Data Structures Tutorial

What are Data Structures?

A data structure is a way of organizing data in a computer so it can be used. Each data structure is best suited for specific application types and tasks. Data structures make it possible to manage large amounts of data. They are also important for designing algorithms. Some of the data structures include; array, graph, hash table, union, tagged union, set, graph, and object.

Why & How do we use Data Structures?

Review each data type to get a better understanding of why each one is used.
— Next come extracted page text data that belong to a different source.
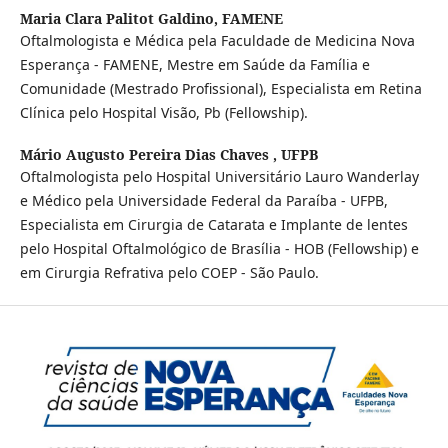
Maria Clara Palitot Galdino,
FAMENE
Oftalmologista e Médica pela Faculdade de Medicina Nova
Esperança - FAMENE, Mestre em Saúde da Família e
Comunidade (Mestrado Profissional), Especialista em Retina
Clínica pelo Hospital Visão, Pb (Fellowship).
Mário Augusto Pereira Dias Chaves ,
UFPB
Oftalmologista pelo Hospital Universitário Lauro Wanderlay
e Médico pela Universidade Federal da Paraíba - UFPB,
Especialista em Cirurgia de Catarata e Implante de lentes
pelo Hospital Oftalmológico de Brasília - HOB (Fellowship) e
em Cirurgia Refrativa pelo COEP - São Paulo.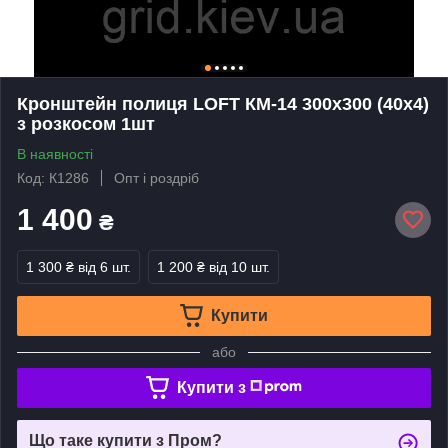
Кронштейн полиця LOFT КМ-14 300х300 (40х4)
з розкосом 1шт
В наявності
Код: К1286
Опт і роздріб
1 400
₴
1 300 ₴
від 6 шт.
1 200 ₴
від 10 шт.
Купити
або
Купити з
Що таке купити з Пром?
More data structures than this exist, but they are variations and compounds of the following data structures.

  • Array Data Structure

    • a number of elements in a specific order.
    • Integer is used to access specific elements.
    • Elements can be almost any type.
    • Fixed-length or Expandable.
    • See Java Array Tutorial
  • Dictionary Data Structure

  • Graph Data Structure

    • Linked abstract data structures composed of nodes.
    • Each node contains a value & one or more pointers to other nodes.

    Graphs can be used to represent networks.

  • Hash Table Data Structure

    • legacy Java class.
    • more flexible variation of a record where name-value pairs can be freely added & deleted.
    • see Map Data Structure
  • Map Data Structure

  • Object Data Structure

    • contains data fields like a record plus program code fragments to access or modify those fields.
  • Records Data Structure

    • also called tuples.
    • also called structs.
    • a value that holds other values.
    • usually holds fixed number & sequence.
    • usually indexed by names.
    • record elements are usually called fields or members.
  • Set Data Structure

    • an abstract data structure.
    • stores specific values in no specific order and no repeated values.
    • values are not retrieved from sets – instead we test a value for membership to get a boolean “in” or “not in”.
  • Tagged Union Data Structure

    • also called a variant.
    • also called a variant record.
    • also called a discriminated union.
    • also called a disjoint union.
    • contains another field to indicate it’s current type.
    • enhanced type safety.
  • Tree Data Structure

    • Linked abstract data structures composed of nodes.
    • Each node contains a value & one or more pointers to other nodes.
    • Trees can be used for sorting and searching.
    • Trees have nodes arranged in relative order based on their values.
  • Union Data Structure

    • specifies permitted primitive types that are allowed to be stored in it’s instance. (example: long integer or string).
    • enough space is allocated to allow the widest member datatype.
    • their is only one value at a time (unlike a record that can contain a float and an integer).